··· The data

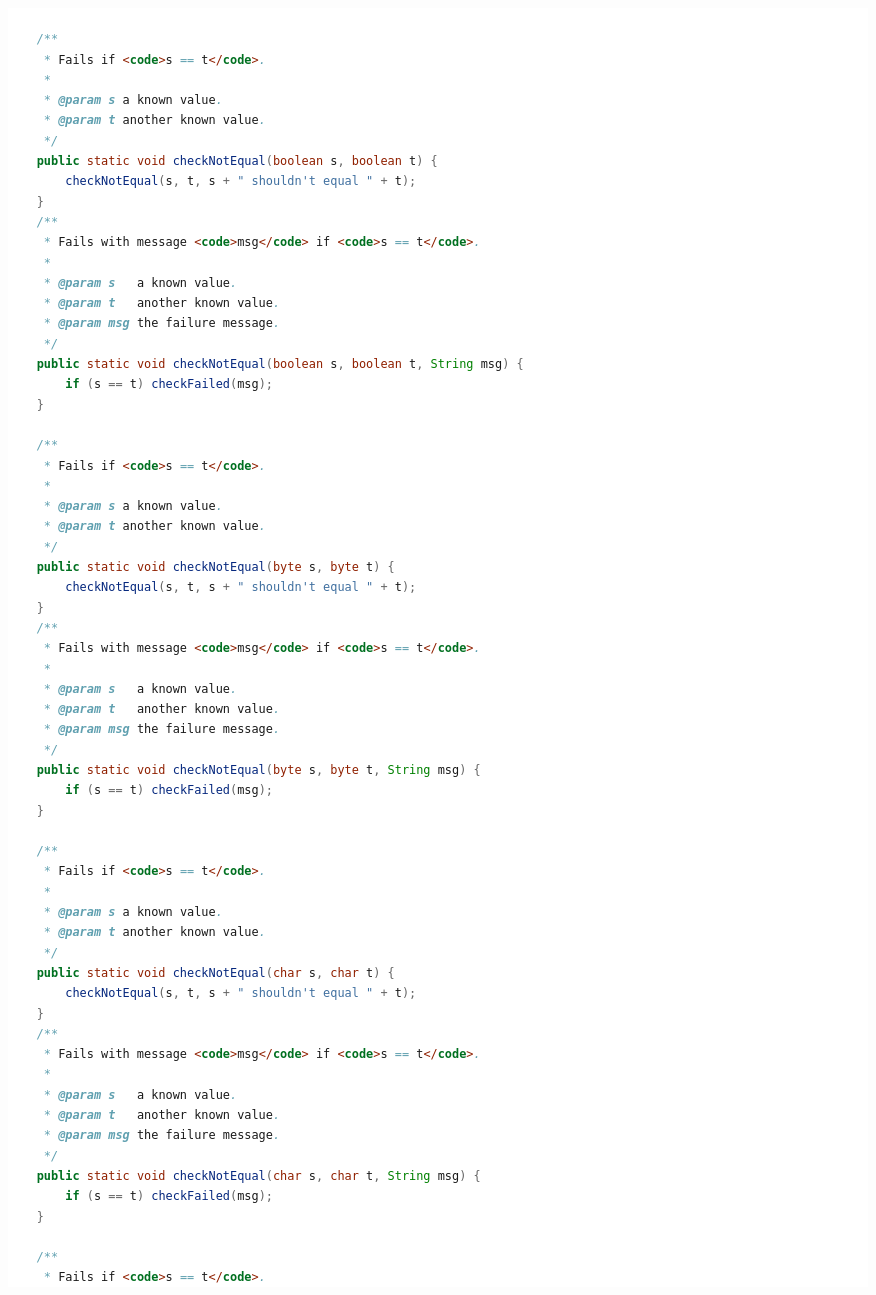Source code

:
 ```java

    /**
     * Fails if <code>s == t</code>.
     *
     * @param s a known value.
     * @param t another known value.
     */
    public static void checkNotEqual(boolean s, boolean t) {
        checkNotEqual(s, t, s + " shouldn't equal " + t);
    }
    /**
     * Fails with message <code>msg</code> if <code>s == t</code>.
     *
     * @param s   a known value.
     * @param t   another known value.
     * @param msg the failure message.
     */
    public static void checkNotEqual(boolean s, boolean t, String msg) {
        if (s == t) checkFailed(msg);
    }

    /**
     * Fails if <code>s == t</code>.
     *
     * @param s a known value.
     * @param t another known value.
     */
    public static void checkNotEqual(byte s, byte t) {
        checkNotEqual(s, t, s + " shouldn't equal " + t);
    }
    /**
     * Fails with message <code>msg</code> if <code>s == t</code>.
     *
     * @param s   a known value.
     * @param t   another known value.
     * @param msg the failure message.
     */
    public static void checkNotEqual(byte s, byte t, String msg) {
        if (s == t) checkFailed(msg);
    }

    /**
     * Fails if <code>s == t</code>.
     *
     * @param s a known value.
     * @param t another known value.
     */
    public static void checkNotEqual(char s, char t) {
        checkNotEqual(s, t, s + " shouldn't equal " + t);
    }
    /**
     * Fails with message <code>msg</code> if <code>s == t</code>.
     *
     * @param s   a known value.
     * @param t   another known value.
     * @param msg the failure message.
     */
    public static void checkNotEqual(char s, char t, String msg) {
        if (s == t) checkFailed(msg);
    }

    /**
     * Fails if <code>s == t</code>.
```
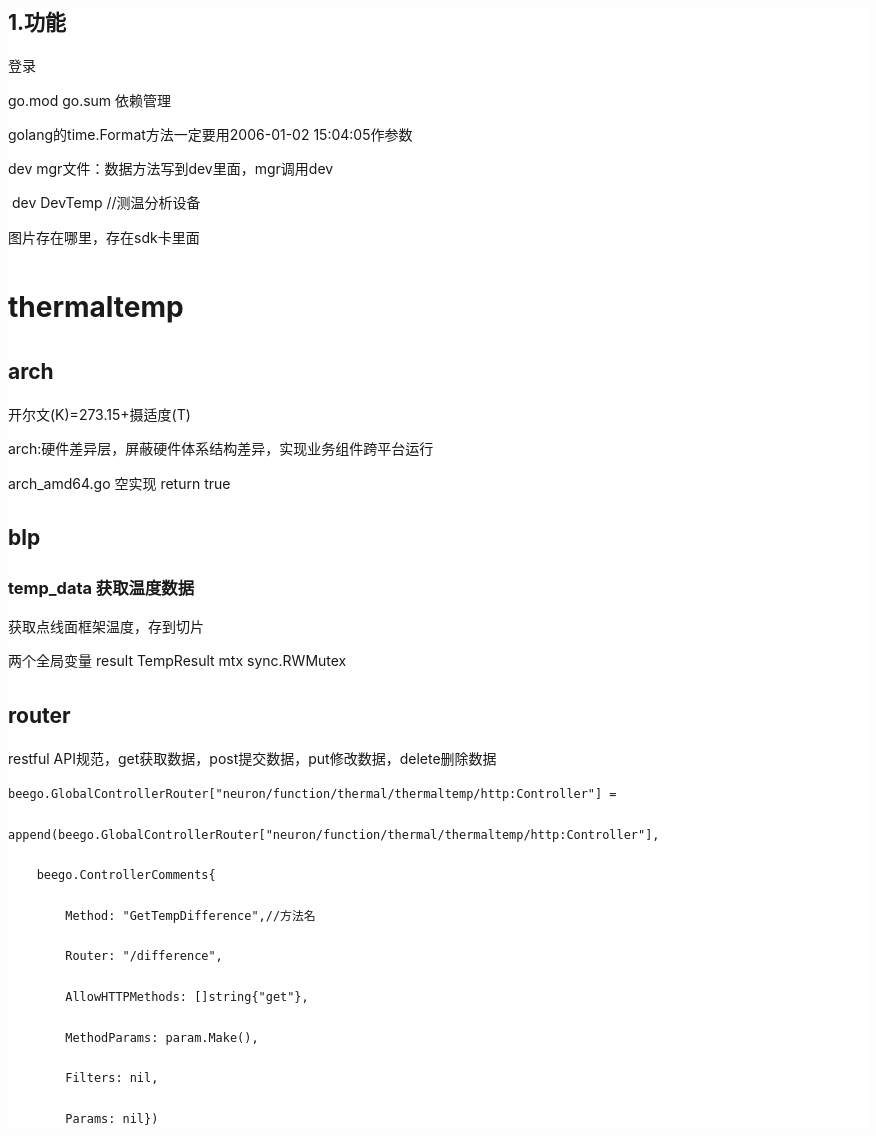 ## 1.功能

登录

go.mod go.sum 依赖管理

golang的time.Format方法一定要用2006-01-02 15:04:05作参数

dev mgr文件：数据方法写到dev里面，mgr调用dev

​	dev         DevTemp                //测温分析设备

图片存在哪里，存在sdk卡里面

# thermaltemp

## arch

开尔文(K)=273.15+摄适度(T)

arch:硬件差异层，屏蔽硬件体系结构差异，实现业务组件跨平台运行

arch_amd64.go 空实现 	return true

## blp

### temp_data 获取温度数据

获取点线面框架温度，存到切片

两个全局变量 	result TempResult	mtx    sync.RWMutex

## router

restful API规范，get获取数据，post提交数据，put修改数据，delete删除数据

```golang
beego.GlobalControllerRouter["neuron/function/thermal/thermaltemp/http:Controller"] = 

append(beego.GlobalControllerRouter["neuron/function/thermal/thermaltemp/http:Controller"],

    beego.ControllerComments{

        Method: "GetTempDifference",//方法名

        Router: "/difference",

        AllowHTTPMethods: []string{"get"},

        MethodParams: param.Make(),

        Filters: nil,

        Params: nil})
```
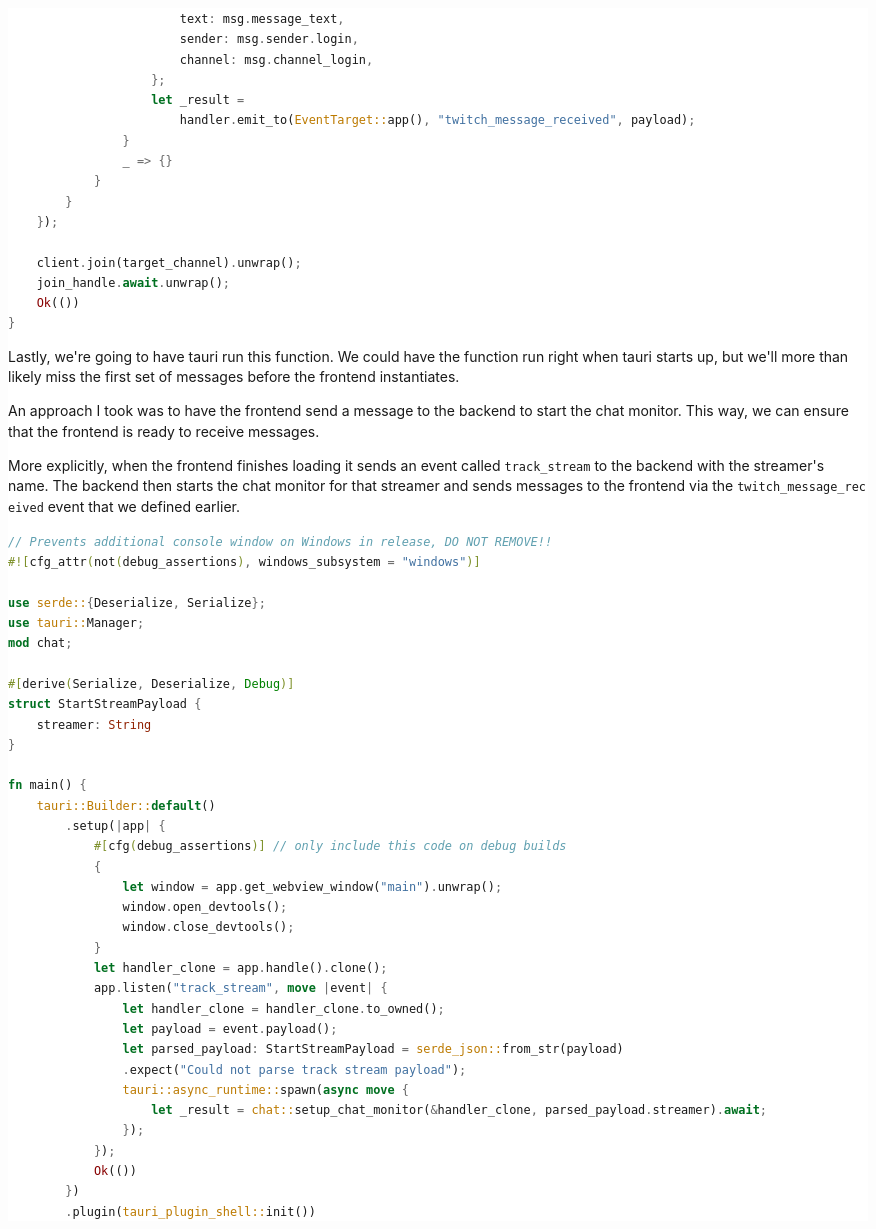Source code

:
 ```rust
                        text: msg.message_text,
                        sender: msg.sender.login,
                        channel: msg.channel_login,
                    };
                    let _result =
                        handler.emit_to(EventTarget::app(), "twitch_message_received", payload);
                }
                _ => {}
            }
        }
    });

    client.join(target_channel).unwrap();
    join_handle.await.unwrap();
    Ok(())
}
```

Lastly, we're going to have tauri run this function. We could have the function run right when tauri starts up, but we'll more than likely miss the first set of messages before the frontend instantiates.

An approach I took was to have the frontend send a message to the backend to start the chat monitor. This way, we can ensure that the frontend is ready to receive messages.

More explicitly, when the frontend finishes loading it sends an event called `track_stream` to the backend with the streamer's name. The backend then starts the chat monitor for that streamer and sends messages to the frontend via the `twitch_message_received` event that we defined earlier.

```rust
// Prevents additional console window on Windows in release, DO NOT REMOVE!!
#![cfg_attr(not(debug_assertions), windows_subsystem = "windows")]

use serde::{Deserialize, Serialize};
use tauri::Manager;
mod chat;

#[derive(Serialize, Deserialize, Debug)]
struct StartStreamPayload {
    streamer: String
}

fn main() {
    tauri::Builder::default()
        .setup(|app| {
            #[cfg(debug_assertions)] // only include this code on debug builds
            {
                let window = app.get_webview_window("main").unwrap();
                window.open_devtools();
                window.close_devtools();
            }
            let handler_clone = app.handle().clone();
            app.listen("track_stream", move |event| {
                let handler_clone = handler_clone.to_owned();
                let payload = event.payload();
                let parsed_payload: StartStreamPayload = serde_json::from_str(payload)
                .expect("Could not parse track stream payload");
                tauri::async_runtime::spawn(async move {
                    let _result = chat::setup_chat_monitor(&handler_clone, parsed_payload.streamer).await;
                });
            });
            Ok(())
        })
        .plugin(tauri_plugin_shell::init())
```
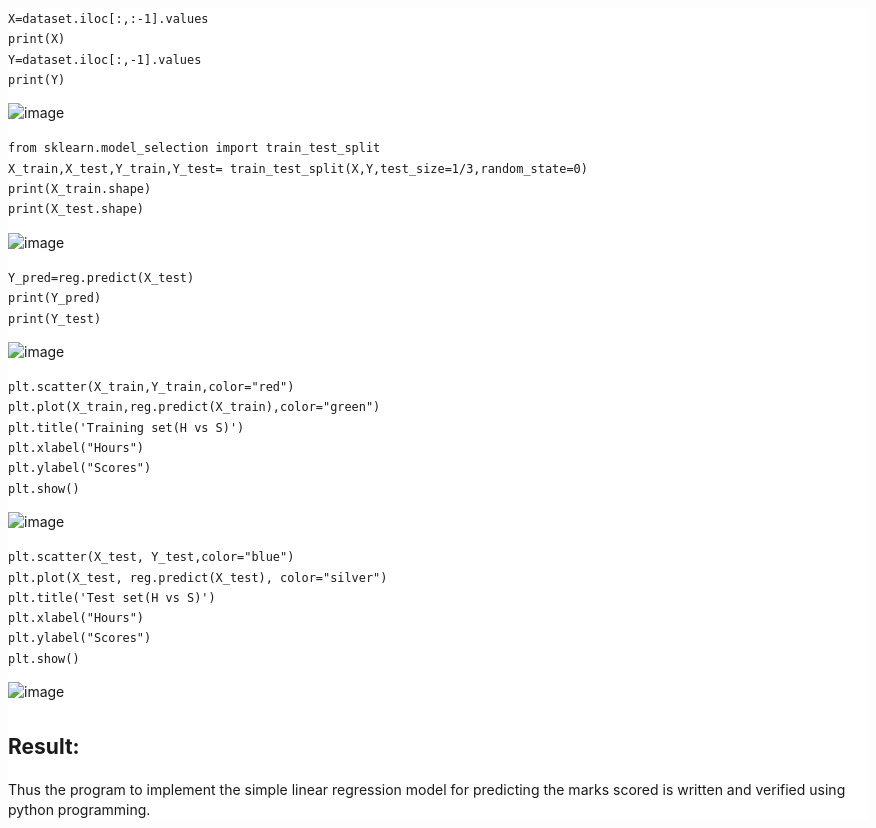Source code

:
 ```
X=dataset.iloc[:,:-1].values
print(X)
Y=dataset.iloc[:,-1].values
print(Y)
```
<img width="884" height="727" alt="image" src="https://github.com/user-attachments/assets/6e0416b8-16dc-498b-a783-6edf7cdf48ed" />


```
from sklearn.model_selection import train_test_split
X_train,X_test,Y_train,Y_test= train_test_split(X,Y,test_size=1/3,random_state=0)
print(X_train.shape)
print(X_test.shape)
```

<img width="338" height="85" alt="image" src="https://github.com/user-attachments/assets/fb316afe-be50-4b7c-848a-493406e797b0" />

```
Y_pred=reg.predict(X_test)
print(Y_pred)
print(Y_test)
```
<img width="873" height="93" alt="image" src="https://github.com/user-attachments/assets/c0525c41-744d-4fdf-91c8-8d3d8adb8528" />

```
plt.scatter(X_train,Y_train,color="red")
plt.plot(X_train,reg.predict(X_train),color="green")
plt.title('Training set(H vs S)')
plt.xlabel("Hours")
plt.ylabel("Scores")
plt.show()
```
<img width="867" height="688" alt="image" src="https://github.com/user-attachments/assets/7490e7f4-d232-4d6c-a250-d64d7122ef0b" />


```
plt.scatter(X_test, Y_test,color="blue")
plt.plot(X_test, reg.predict(X_test), color="silver")
plt.title('Test set(H vs S)')
plt.xlabel("Hours")
plt.ylabel("Scores")
plt.show()
```
<img width="868" height="695" alt="image" src="https://github.com/user-attachments/assets/ead5ffd7-0643-431d-b889-77a628ffc87d" />

## Result:
Thus the program to implement the simple linear regression model for predicting the marks scored is written and verified using python programming.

······

◆ Exercise directions
Transcribe the whole listing, character for character, but not its images.

◆ Output
Source code

:
 ```java

    /**
     * Fails if <code>s == t</code>.
     *
     * @param s a known value.
     * @param t another known value.
     */
    public static void checkNotEqual(boolean s, boolean t) {
        checkNotEqual(s, t, s + " shouldn't equal " + t);
    }
    /**
     * Fails with message <code>msg</code> if <code>s == t</code>.
     *
     * @param s   a known value.
     * @param t   another known value.
     * @param msg the failure message.
     */
    public static void checkNotEqual(boolean s, boolean t, String msg) {
        if (s == t) checkFailed(msg);
    }

    /**
     * Fails if <code>s == t</code>.
     *
     * @param s a known value.
     * @param t another known value.
     */
    public static void checkNotEqual(byte s, byte t) {
        checkNotEqual(s, t, s + " shouldn't equal " + t);
    }
    /**
     * Fails with message <code>msg</code> if <code>s == t</code>.
     *
     * @param s   a known value.
     * @param t   another known value.
     * @param msg the failure message.
     */
    public static void checkNotEqual(byte s, byte t, String msg) {
        if (s == t) checkFailed(msg);
    }

    /**
     * Fails if <code>s == t</code>.
     *
     * @param s a known value.
     * @param t another known value.
     */
    public static void checkNotEqual(char s, char t) {
        checkNotEqual(s, t, s + " shouldn't equal " + t);
    }
    /**
     * Fails with message <code>msg</code> if <code>s == t</code>.
     *
     * @param s   a known value.
     * @param t   another known value.
     * @param msg the failure message.
     */
    public static void checkNotEqual(char s, char t, String msg) {
        if (s == t) checkFailed(msg);
    }

    /**
     * Fails if <code>s == t</code>.
```
 ## 1.功能

登录

go.mod go.sum 依赖管理

golang的time.Format方法一定要用2006-01-02 15:04:05作参数

dev mgr文件：数据方法写到dev里面，mgr调用dev

​	dev         DevTemp                //测温分析设备

图片存在哪里，存在sdk卡里面

# thermaltemp

## arch

开尔文(K)=273.15+摄适度(T)

arch:硬件差异层，屏蔽硬件体系结构差异，实现业务组件跨平台运行

arch_amd64.go 空实现 	return true

## blp

### temp_data 获取温度数据

获取点线面框架温度，存到切片

两个全局变量 	result TempResult	mtx    sync.RWMutex

## router

restful API规范，get获取数据，post提交数据，put修改数据，delete删除数据

```golang
beego.GlobalControllerRouter["neuron/function/thermal/thermaltemp/http:Controller"] = 

append(beego.GlobalControllerRouter["neuron/function/thermal/thermaltemp/http:Controller"],

    beego.ControllerComments{

        Method: "GetTempDifference",//方法名

        Router: "/difference",

        AllowHTTPMethods: []string{"get"},

        MethodParams: param.Make(),

        Filters: nil,

        Params: nil})
```
Source code

:
 ```rust
                        text: msg.message_text,
                        sender: msg.sender.login,
                        channel: msg.channel_login,
                    };
                    let _result =
                        handler.emit_to(EventTarget::app(), "twitch_message_received", payload);
                }
                _ => {}
            }
        }
    });

    client.join(target_channel).unwrap();
    join_handle.await.unwrap();
    Ok(())
}
```

Lastly, we're going to have tauri run this function. We could have the function run right when tauri starts up, but we'll more than likely miss the first set of messages before the frontend instantiates.

An approach I took was to have the frontend send a message to the backend to start the chat monitor. This way, we can ensure that the frontend is ready to receive messages.

More explicitly, when the frontend finishes loading it sends an event called `track_stream` to the backend with the streamer's name. The backend then starts the chat monitor for that streamer and sends messages to the frontend via the `twitch_message_received` event that we defined earlier.

```rust
// Prevents additional console window on Windows in release, DO NOT REMOVE!!
#![cfg_attr(not(debug_assertions), windows_subsystem = "windows")]

use serde::{Deserialize, Serialize};
use tauri::Manager;
mod chat;

#[derive(Serialize, Deserialize, Debug)]
struct StartStreamPayload {
    streamer: String
}

fn main() {
    tauri::Builder::default()
        .setup(|app| {
            #[cfg(debug_assertions)] // only include this code on debug builds
            {
                let window = app.get_webview_window("main").unwrap();
                window.open_devtools();
                window.close_devtools();
            }
            let handler_clone = app.handle().clone();
            app.listen("track_stream", move |event| {
                let handler_clone = handler_clone.to_owned();
                let payload = event.payload();
                let parsed_payload: StartStreamPayload = serde_json::from_str(payload)
                .expect("Could not parse track stream payload");
                tauri::async_runtime::spawn(async move {
                    let _result = chat::setup_chat_monitor(&handler_clone, parsed_payload.streamer).await;
                });
            });
            Ok(())
        })
        .plugin(tauri_plugin_shell::init())
```
Source code

:
 ```
X=dataset.iloc[:,:-1].values
print(X)
Y=dataset.iloc[:,-1].values
print(Y)
```
<img width="884" height="727" alt="image" src="https://github.com/user-attachments/assets/6e0416b8-16dc-498b-a783-6edf7cdf48ed" />


```
from sklearn.model_selection import train_test_split
X_train,X_test,Y_train,Y_test= train_test_split(X,Y,test_size=1/3,random_state=0)
print(X_train.shape)
print(X_test.shape)
```

<img width="338" height="85" alt="image" src="https://github.com/user-attachments/assets/fb316afe-be50-4b7c-848a-493406e797b0" />

```
Y_pred=reg.predict(X_test)
print(Y_pred)
print(Y_test)
```
<img width="873" height="93" alt="image" src="https://github.com/user-attachments/assets/c0525c41-744d-4fdf-91c8-8d3d8adb8528" />

```
plt.scatter(X_train,Y_train,color="red")
plt.plot(X_train,reg.predict(X_train),color="green")
plt.title('Training set(H vs S)')
plt.xlabel("Hours")
plt.ylabel("Scores")
plt.show()
```
<img width="867" height="688" alt="image" src="https://github.com/user-attachments/assets/7490e7f4-d232-4d6c-a250-d64d7122ef0b" />


```
plt.scatter(X_test, Y_test,color="blue")
plt.plot(X_test, reg.predict(X_test), color="silver")
plt.title('Test set(H vs S)')
plt.xlabel("Hours")
plt.ylabel("Scores")
plt.show()
```
<img width="868" height="695" alt="image" src="https://github.com/user-attachments/assets/ead5ffd7-0643-431d-b889-77a628ffc87d" />

## Result:
Thus the program to implement the simple linear regression model for predicting the marks scored is written and verified using python programming.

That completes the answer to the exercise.